▶ **Exercise**
Exactly reproduce the entries, dropping any pictures from your copy.

Design files in plain text
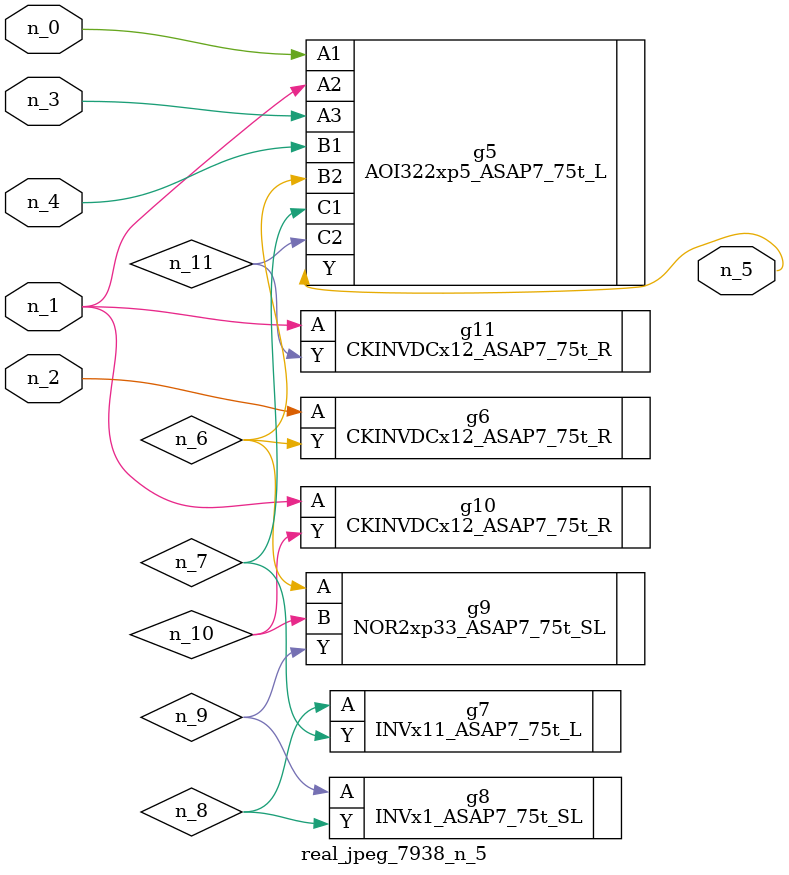
<source format=v>
module real_jpeg_7938_n_5 (n_4, n_0, n_1, n_2, n_3, n_5);

input n_4;
input n_0;
input n_1;
input n_2;
input n_3;

output n_5;

wire n_8;
wire n_11;
wire n_6;
wire n_7;
wire n_10;
wire n_9;

AOI322xp5_ASAP7_75t_L g5 ( 
.A1(n_0),
.A2(n_1),
.A3(n_3),
.B1(n_4),
.B2(n_6),
.C1(n_7),
.C2(n_11),
.Y(n_5)
);

CKINVDCx12_ASAP7_75t_R g10 ( 
.A(n_1),
.Y(n_10)
);

CKINVDCx12_ASAP7_75t_R g11 ( 
.A(n_1),
.Y(n_11)
);

CKINVDCx12_ASAP7_75t_R g6 ( 
.A(n_2),
.Y(n_6)
);

NOR2xp33_ASAP7_75t_SL g9 ( 
.A(n_6),
.B(n_10),
.Y(n_9)
);

INVx11_ASAP7_75t_L g7 ( 
.A(n_8),
.Y(n_7)
);

INVx1_ASAP7_75t_SL g8 ( 
.A(n_9),
.Y(n_8)
);


endmodule
</source>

▶ **Output below**
<source format=v>
module real_jpeg_7938_n_5 (n_4, n_0, n_1, n_2, n_3, n_5);

input n_4;
input n_0;
input n_1;
input n_2;
input n_3;

output n_5;

wire n_8;
wire n_11;
wire n_6;
wire n_7;
wire n_10;
wire n_9;

AOI322xp5_ASAP7_75t_L g5 ( 
.A1(n_0),
.A2(n_1),
.A3(n_3),
.B1(n_4),
.B2(n_6),
.C1(n_7),
.C2(n_11),
.Y(n_5)
);

CKINVDCx12_ASAP7_75t_R g10 ( 
.A(n_1),
.Y(n_10)
);

CKINVDCx12_ASAP7_75t_R g11 ( 
.A(n_1),
.Y(n_11)
);

CKINVDCx12_ASAP7_75t_R g6 ( 
.A(n_2),
.Y(n_6)
);

NOR2xp33_ASAP7_75t_SL g9 ( 
.A(n_6),
.B(n_10),
.Y(n_9)
);

INVx11_ASAP7_75t_L g7 ( 
.A(n_8),
.Y(n_7)
);

INVx1_ASAP7_75t_SL g8 ( 
.A(n_9),
.Y(n_8)
);


endmodule
</source>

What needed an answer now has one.